Bauchdeckenstraffung (Abdominoplastik)

Eine Bauchdeckenstraffung ist dann sinnvoll, wenn im Unterbauch ein ästhetisch und funktionell störendes Überhängen („Schürzenbildung“) von Haut und Unterhautfettgewebe vorhanden ist. Ein Eingriff kann auch sinnvoll werden, wenn aufgrund einer Schwangerschaft erhebliche Hautnarbenbildungen (Schwangerschaftsstreifen, „Striae“) mit Hautüberschuss entstanden sind. Dies kann auch im Rahmen einer ausgeprägten Fettleibigkeit auftreten und wird besonders nach Gewichtsreduzierung auffällig.

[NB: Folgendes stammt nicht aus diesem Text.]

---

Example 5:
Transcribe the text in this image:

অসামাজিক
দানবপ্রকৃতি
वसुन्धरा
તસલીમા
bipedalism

Bei der Straffung der Bauchhaut erfolgt eine meist w-förmige, horizontale Durchtrennung der Haut und des Unterhautfettgewebes oberhalb der Schamhaargrenze und von Beckenkamm zu Beckenkamm. Der Schnitt ist nach der Abheilung so tief platziert, das er auch durch einen knappen Slip kaschiert werden kann. Der kopfwärts gelegene Anteil der Bauchhaut wird von der eigentlichen Bauchdecke abgelöst , danach weit bis oben an die Rippenbögen präpariert und fußwärts gezogen. Der überschüssige Anteil der Haut und des Unterhautfettgewebes werden entfernt. Der Nabel wird in der nach unten gezogen Haut an typischer Stelle wieder neu eingenäht. Bei auseinanderweichender, erschlaffter Bauchmuskulatur mit Bruchbildung kann in gleicher Operation eine Straffung der Bauchwand durch „Fascienduplikatur“ erfolgen.